*** Opening THE DATA ***
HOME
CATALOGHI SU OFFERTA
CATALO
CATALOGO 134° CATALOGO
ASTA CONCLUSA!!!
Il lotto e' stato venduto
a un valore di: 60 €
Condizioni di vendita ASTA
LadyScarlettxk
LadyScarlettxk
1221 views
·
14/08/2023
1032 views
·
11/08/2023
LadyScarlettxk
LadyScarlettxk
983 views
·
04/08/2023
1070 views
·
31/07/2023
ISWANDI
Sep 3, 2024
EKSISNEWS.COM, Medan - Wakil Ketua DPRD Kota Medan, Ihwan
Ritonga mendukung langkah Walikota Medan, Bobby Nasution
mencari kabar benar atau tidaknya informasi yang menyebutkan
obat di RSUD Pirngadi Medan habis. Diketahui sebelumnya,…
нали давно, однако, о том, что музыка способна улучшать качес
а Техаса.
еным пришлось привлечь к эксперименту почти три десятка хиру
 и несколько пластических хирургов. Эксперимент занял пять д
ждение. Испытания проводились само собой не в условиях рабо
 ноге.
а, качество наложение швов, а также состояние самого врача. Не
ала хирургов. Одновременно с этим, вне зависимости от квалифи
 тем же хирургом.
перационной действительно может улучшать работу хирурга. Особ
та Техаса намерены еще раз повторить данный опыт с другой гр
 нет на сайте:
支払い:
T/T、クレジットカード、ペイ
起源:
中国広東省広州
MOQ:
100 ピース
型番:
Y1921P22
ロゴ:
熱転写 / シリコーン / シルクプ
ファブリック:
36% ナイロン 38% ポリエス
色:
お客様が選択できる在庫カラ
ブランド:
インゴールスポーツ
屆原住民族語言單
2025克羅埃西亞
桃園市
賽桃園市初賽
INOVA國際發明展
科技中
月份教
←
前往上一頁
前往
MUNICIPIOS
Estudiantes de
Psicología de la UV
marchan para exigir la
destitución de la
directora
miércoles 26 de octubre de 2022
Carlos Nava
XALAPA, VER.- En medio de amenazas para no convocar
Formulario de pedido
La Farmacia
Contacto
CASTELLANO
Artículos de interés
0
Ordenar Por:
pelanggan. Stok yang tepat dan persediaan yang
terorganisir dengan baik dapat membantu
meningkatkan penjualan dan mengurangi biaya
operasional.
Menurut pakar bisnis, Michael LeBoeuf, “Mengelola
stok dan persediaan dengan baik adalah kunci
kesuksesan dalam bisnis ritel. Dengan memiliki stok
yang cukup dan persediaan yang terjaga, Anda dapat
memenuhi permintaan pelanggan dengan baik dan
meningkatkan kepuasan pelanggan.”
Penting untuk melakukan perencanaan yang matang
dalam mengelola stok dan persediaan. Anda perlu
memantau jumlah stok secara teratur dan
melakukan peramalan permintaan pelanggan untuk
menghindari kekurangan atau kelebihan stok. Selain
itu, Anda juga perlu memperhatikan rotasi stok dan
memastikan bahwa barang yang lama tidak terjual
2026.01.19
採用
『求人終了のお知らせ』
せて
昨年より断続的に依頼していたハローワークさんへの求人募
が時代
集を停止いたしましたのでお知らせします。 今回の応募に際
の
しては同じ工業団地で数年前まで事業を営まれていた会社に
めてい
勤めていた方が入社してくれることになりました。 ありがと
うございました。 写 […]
*** Closing THE DATA ***
### [ACTIVITY]
Return every line of the data above unchanged and in the same order, keeping each line break where it falls.

### [YOUR RESPONSE]
HOME
CATALOGHI SU OFFERTA
CATALO
CATALOGO 134° CATALOGO
ASTA CONCLUSA!!!
Il lotto e' stato venduto
a un valore di: 60 €
Condizioni di vendita ASTA
LadyScarlettxk
LadyScarlettxk
1221 views
·
14/08/2023
1032 views
·
11/08/2023
LadyScarlettxk
LadyScarlettxk
983 views
·
04/08/2023
1070 views
·
31/07/2023
ISWANDI
Sep 3, 2024
EKSISNEWS.COM, Medan - Wakil Ketua DPRD Kota Medan, Ihwan
Ritonga mendukung langkah Walikota Medan, Bobby Nasution
mencari kabar benar atau tidaknya informasi yang menyebutkan
obat di RSUD Pirngadi Medan habis. Diketahui sebelumnya,…
нали давно, однако, о том, что музыка способна улучшать качес
а Техаса.
еным пришлось привлечь к эксперименту почти три десятка хиру
 и несколько пластических хирургов. Эксперимент занял пять д
ждение. Испытания проводились само собой не в условиях рабо
 ноге.
а, качество наложение швов, а также состояние самого врача. Не
ала хирургов. Одновременно с этим, вне зависимости от квалифи
 тем же хирургом.
перационной действительно может улучшать работу хирурга. Особ
та Техаса намерены еще раз повторить данный опыт с другой гр
 нет на сайте:
支払い:
T/T、クレジットカード、ペイ
起源:
中国広東省広州
MOQ:
100 ピース
型番:
Y1921P22
ロゴ:
熱転写 / シリコーン / シルクプ
ファブリック:
36% ナイロン 38% ポリエス
色:
お客様が選択できる在庫カラ
ブランド:
インゴールスポーツ
屆原住民族語言單
2025克羅埃西亞
桃園市
賽桃園市初賽
INOVA國際發明展
科技中
月份教
←
前往上一頁
前往
MUNICIPIOS
Estudiantes de
Psicología de la UV
marchan para exigir la
destitución de la
directora
miércoles 26 de octubre de 2022
Carlos Nava
XALAPA, VER.- En medio de amenazas para no convocar
Formulario de pedido
La Farmacia
Contacto
CASTELLANO
Artículos de interés
0
Ordenar Por:
pelanggan. Stok yang tepat dan persediaan yang
terorganisir dengan baik dapat membantu
meningkatkan penjualan dan mengurangi biaya
operasional.
Menurut pakar bisnis, Michael LeBoeuf, “Mengelola
stok dan persediaan dengan baik adalah kunci
kesuksesan dalam bisnis ritel. Dengan memiliki stok
yang cukup dan persediaan yang terjaga, Anda dapat
memenuhi permintaan pelanggan dengan baik dan
meningkatkan kepuasan pelanggan.”
Penting untuk melakukan perencanaan yang matang
dalam mengelola stok dan persediaan. Anda perlu
memantau jumlah stok secara teratur dan
melakukan peramalan permintaan pelanggan untuk
menghindari kekurangan atau kelebihan stok. Selain
itu, Anda juga perlu memperhatikan rotasi stok dan
memastikan bahwa barang yang lama tidak terjual
2026.01.19
採用
『求人終了のお知らせ』
せて
昨年より断続的に依頼していたハローワークさんへの求人募
が時代
集を停止いたしましたのでお知らせします。 今回の応募に際
の
しては同じ工業団地で数年前まで事業を営まれていた会社に
めてい
勤めていた方が入社してくれることになりました。 ありがと
うございました。 写 […]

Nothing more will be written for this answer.